FIND THE RIGHT VARIETY
The
other half of growing tomatoes is to choose a variety that appeals. Tomatoes are
the kind of coddled plant that prompts experimentation. One year heirlooms are
popular. The next may be cherry and pear tomatoes.
Carol
O’Meara, horticultural assistant at the Colorado State University Cooperative
Extension is a vegetable enthusiast. Her choice is the heirloom Brandywine.
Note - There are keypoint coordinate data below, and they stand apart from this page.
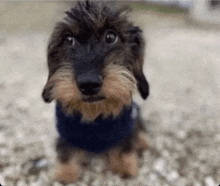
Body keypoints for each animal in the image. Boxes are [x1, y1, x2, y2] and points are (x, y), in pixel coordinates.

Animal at [42, 0, 150, 183]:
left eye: (111, 37)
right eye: (68, 39)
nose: (89, 83)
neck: (95, 114)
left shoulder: (126, 127)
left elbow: (125, 145)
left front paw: (124, 165)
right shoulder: (65, 133)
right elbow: (66, 150)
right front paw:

“In blind tasting tests, it always wins. People are nostalgic for that
old-fashioned tomato flavor,” she says.
But
even an expert gardener like Carol faces obstacles. Tomatoes won’t set
fruit with temperatures over 90 degrees. Since it takes at least 80 days for a
Brandywine harvest, she plans to grow her Brandywines in a tunnel of pipes
similar to an arbor, and drape a shade barrier cloth over the tomato plants when
temperatures rise. It’s an experiment, she explains, hoping to cool the plants
just enough for optimum conditions. “We’re a short season, so start
early,” she says.
Here’s
a list offered by fanatical Front Range tomato gardeners. For heirloom tomatoes,
‘Brandywine’, is the favorite. That’s followed by ‘Black Krim’,
‘Green Zebra’, ‘Big Rainbow,’ 'Red Siberian' and ‘Aunt Ruby’s German Green’
Hybrid
(that means the offspring are the seeds of two different plants, the seeds will
not reproduce true) favorite cultivars are: ‘Celebrity’, ‘Early Girl’,
‘Better Boy’, ‘Northern Exposure’, ‘Fourth of July’ and 'French Rose'.
Favorites
among small tomatoes are ‘Sweet 100’ and ‘Sungold’.